SSO operators inflicted fire damage on Russian positions and personnel using FPV drones and a 122 mm D-30 howitzer.

 My second trip to Ukraine was to deliver humanitarian aid to people on the front and to evacuate refugees. At times, the other volunteers and I were caught under Russian artillery barrages. I spoke to refugees from various Russian-speaking regions of Ukraine that were under Russian attack. Many refugees were homeless and living in shelters as their homes had been destroyed by Russian shelling.


 There was one man whose story stayed with me. He had spoken Russian all his life, had many Russian friends, and even spent some of his best years serving in the Soviet army in Russia. But when the war broke out and Russia began bombing the civilian Ukrainian population, everything changed.

 He told me of a phone call he made to his Russian friends at the start of the war, desperately trying to make them understand the horror that was being inflicted upon Ukraine. But they brushed off his concerns, telling him not to worry and that Russia was simply "cleansing the Nazis from among them." He was confused, asking "What Nazis? The women and children?" He told me that he now hopes that his grandchildren will never befriend a Russian. This man's story is just one of the many that I encountered during my time there.

 This story exemplifies the devastating impact of war on individuals, relationships and communities. The trauma will persist for generations, even after this war ends.

There is a long history in Russia of racism and targeting of the Ukrainian people and culture. For centuries, Russians targeted the Ukrainian language as a way of undermining Ukrainian national identity. Children made fun of my father for speaking Ukrainian, instead of Russian, as a child because the Ukrainian language was often associated with the lower classes. While the Ukrainian language has been prohibited, primarily by Russian leaders, over 130 times in 400 years, Ukrainians now speak it as a badge of honor.


 Ukraine has shown remarkable resilience throughout history in its defiance of Russian and Soviet dominion. This defiance was evident in the leadership of figures like Ivan Mazepa, a free Cossack leader from the 17th century or Vynnychenko’s establishment of the Ukrainian People's Republic in 1917. However, despite its valiant efforts, the free republic was eventually invaded by the Bolsheviks in 1919 and ultimately absorbed into the Soviet Union in 1921.

 Knowing that Ukrainians valued their independence, Stalin viewed the Ukrainians as a threat to the Soviet regime and its non-Ukrainian citizens who were taught to distrust Ukrainians. Stalin arrested thousands of “Ukrainian teachers and intellectuals and removed Ukrainian-language books from schools and libraries.” Anyone with even the smallest connection to Ukrainian nationalism would be arrested, sent to a labor camp or even executed.

(Saved data entries)

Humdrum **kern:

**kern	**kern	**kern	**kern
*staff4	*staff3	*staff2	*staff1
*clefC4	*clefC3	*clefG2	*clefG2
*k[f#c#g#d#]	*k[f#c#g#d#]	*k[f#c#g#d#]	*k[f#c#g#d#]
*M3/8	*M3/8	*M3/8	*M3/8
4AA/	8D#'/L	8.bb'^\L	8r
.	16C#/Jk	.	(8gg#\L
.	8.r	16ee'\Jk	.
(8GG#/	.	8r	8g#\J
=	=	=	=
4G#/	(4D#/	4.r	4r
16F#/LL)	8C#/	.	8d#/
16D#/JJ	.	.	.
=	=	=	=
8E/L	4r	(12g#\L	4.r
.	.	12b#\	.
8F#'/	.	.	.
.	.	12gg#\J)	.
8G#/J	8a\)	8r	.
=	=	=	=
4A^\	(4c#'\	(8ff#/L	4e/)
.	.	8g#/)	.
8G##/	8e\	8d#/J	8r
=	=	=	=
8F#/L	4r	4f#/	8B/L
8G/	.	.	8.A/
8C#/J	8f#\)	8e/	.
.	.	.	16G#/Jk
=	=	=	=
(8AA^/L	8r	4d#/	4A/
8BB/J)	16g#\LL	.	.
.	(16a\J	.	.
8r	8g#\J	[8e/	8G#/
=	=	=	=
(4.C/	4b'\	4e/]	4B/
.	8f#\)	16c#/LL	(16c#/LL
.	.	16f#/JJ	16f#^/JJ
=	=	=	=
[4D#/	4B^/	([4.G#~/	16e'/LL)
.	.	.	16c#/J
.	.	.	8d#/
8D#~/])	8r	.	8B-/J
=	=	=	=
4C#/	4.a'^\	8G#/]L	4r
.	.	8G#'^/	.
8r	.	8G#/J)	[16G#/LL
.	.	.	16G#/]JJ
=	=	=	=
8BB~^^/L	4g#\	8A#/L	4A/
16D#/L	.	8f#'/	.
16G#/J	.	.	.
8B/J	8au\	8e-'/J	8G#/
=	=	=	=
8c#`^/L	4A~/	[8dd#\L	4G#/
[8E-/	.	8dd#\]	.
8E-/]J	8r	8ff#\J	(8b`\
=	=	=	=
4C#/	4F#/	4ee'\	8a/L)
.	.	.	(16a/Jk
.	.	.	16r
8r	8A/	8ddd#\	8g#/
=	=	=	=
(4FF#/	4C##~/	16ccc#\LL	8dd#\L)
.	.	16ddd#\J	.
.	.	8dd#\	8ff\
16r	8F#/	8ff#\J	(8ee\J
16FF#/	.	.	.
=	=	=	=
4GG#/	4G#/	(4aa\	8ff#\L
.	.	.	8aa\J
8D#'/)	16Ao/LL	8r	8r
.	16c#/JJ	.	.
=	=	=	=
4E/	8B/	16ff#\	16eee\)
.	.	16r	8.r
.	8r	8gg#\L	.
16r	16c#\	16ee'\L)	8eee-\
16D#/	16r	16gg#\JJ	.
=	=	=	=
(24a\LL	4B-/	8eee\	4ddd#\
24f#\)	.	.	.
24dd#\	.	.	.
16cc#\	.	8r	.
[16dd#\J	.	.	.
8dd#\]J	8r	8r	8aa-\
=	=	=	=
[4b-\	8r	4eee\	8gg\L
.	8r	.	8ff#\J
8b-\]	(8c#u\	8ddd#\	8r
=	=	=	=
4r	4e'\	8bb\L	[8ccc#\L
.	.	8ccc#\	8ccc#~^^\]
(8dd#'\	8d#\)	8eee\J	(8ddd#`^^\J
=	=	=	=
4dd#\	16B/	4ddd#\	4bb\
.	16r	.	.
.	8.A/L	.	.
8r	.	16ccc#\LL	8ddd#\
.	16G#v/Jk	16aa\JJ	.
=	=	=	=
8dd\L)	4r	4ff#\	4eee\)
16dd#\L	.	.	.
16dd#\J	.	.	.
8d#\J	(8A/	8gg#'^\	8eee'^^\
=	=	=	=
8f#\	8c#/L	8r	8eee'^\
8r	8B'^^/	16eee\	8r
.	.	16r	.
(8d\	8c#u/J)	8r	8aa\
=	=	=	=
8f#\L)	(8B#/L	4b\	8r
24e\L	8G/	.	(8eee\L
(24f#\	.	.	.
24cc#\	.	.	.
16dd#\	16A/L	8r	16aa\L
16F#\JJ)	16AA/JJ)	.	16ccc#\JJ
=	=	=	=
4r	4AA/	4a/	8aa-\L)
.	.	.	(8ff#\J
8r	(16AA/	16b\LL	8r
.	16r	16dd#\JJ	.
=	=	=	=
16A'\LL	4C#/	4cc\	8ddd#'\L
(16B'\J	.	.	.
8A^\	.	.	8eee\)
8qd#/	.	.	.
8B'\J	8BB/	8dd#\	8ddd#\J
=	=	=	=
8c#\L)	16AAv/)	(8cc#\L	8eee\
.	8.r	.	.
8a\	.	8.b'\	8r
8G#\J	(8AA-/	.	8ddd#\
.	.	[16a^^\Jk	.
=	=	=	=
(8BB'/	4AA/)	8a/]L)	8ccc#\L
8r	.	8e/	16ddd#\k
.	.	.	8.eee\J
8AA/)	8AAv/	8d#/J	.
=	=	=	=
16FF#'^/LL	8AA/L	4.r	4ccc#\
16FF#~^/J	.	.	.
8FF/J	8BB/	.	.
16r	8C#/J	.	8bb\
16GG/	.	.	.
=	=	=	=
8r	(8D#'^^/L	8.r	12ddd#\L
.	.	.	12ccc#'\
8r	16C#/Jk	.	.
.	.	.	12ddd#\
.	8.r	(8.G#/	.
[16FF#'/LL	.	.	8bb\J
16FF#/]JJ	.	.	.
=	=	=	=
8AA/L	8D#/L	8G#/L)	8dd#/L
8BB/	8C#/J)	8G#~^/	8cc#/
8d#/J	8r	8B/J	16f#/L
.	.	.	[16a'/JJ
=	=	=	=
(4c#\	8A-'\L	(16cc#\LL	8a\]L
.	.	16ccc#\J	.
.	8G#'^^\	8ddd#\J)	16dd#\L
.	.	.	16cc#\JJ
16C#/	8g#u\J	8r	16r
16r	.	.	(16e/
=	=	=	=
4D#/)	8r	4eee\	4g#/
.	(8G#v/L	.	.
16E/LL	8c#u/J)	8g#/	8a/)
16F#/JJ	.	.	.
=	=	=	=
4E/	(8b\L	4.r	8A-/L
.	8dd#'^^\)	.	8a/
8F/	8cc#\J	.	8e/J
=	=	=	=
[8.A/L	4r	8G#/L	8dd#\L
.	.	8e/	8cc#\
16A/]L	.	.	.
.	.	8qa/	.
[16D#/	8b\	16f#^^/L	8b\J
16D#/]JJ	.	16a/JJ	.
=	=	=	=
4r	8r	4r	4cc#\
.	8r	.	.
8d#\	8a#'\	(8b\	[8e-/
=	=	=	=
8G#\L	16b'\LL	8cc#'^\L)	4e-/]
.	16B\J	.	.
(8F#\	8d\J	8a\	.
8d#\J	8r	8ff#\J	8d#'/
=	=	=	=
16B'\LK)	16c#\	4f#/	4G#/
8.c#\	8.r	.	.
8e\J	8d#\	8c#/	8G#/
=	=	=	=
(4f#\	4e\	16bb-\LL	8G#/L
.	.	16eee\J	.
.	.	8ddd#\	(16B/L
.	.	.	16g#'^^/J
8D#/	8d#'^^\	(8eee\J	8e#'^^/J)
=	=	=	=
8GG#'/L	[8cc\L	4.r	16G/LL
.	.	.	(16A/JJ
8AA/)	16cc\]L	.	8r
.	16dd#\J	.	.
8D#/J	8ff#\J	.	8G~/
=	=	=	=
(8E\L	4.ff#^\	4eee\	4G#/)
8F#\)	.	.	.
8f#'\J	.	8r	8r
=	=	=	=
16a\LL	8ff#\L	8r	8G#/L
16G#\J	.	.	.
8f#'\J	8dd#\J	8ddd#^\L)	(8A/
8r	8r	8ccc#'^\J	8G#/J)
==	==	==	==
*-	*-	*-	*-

Work to do ->
1: According to the passage about Ukraine, how many times has the Ukrainian language been prohibited?
2: Reproduce the part of the passage about Ukraine that opens with the words containing "This story exemplifies" and closes with "badge of honor.".
3: Write the next part of the passage about Ukraine, picking up after its final sentence.
The data have no connection to the passage about Ukraine.

Task responses ->
1: Over 130 times in 400 years.

2:
This story exemplifies the devastating impact of war on individuals, relationships and communities. The trauma will persist for generations, even after this war ends.

There is a long history in Russia of racism and targeting of the Ukrainian people and culture. For centuries, Russians targeted the Ukrainian language as a way of undermining Ukrainian national identity. Children made fun of my father for speaking Ukrainian, instead of Russian, as a child because the Ukrainian language was often associated with the lower classes. While the Ukrainian language has been prohibited, primarily by Russian leaders, over 130 times in 400 years, Ukrainians now speak it as a badge of honor.

3:
 Stalin acted with such fervor because he feared that if Ukraine broke away from the Soviet Union, it would be torn apart by other republics. Stalin tried to obliterate the Ukrainian national identity and nearly ensured its permanent destruction, in order to prevent what he apparently perceived as Ukrainian challenges to Soviet Unity.

 Stalin followed a genocidal strategy by intentionally starving millions of Ukrainians to death, a horrific event known as the Holodomor or "death by hunger." The peak of this atrocity was in June of 1933, when an astounding 28,000 Ukrainians were dying every day. In addition to the widespread death toll, Stalin also imposed a forced assimilation policy by promoting a new Soviet identity and increasing pressure to use the Russian language, further suppressing Ukrainian culture and identity.

 To exacerbate the crisis in Ukraine, after the Holodomor, Stalin swiftly implemented a plan to "repopulate" the regions of Donbas and Crimea with Russians, adding to the demographic and cultural transformation of Ukraine.

 This war is a daily reminder to the Ukrainian people that Russia has relentlessly tried to destroy them and their national identity. Ukrainians are engaging in dialogue about the Holodomor and other historical topics, and this increased awareness plays a role in the re-awakening of Ukrainian identity. Ukrainians are delving deeper into their history, critically examining the traumas endured by their ancestors across generations, and gaining a better understanding of the challenges that persistently confront their nation today.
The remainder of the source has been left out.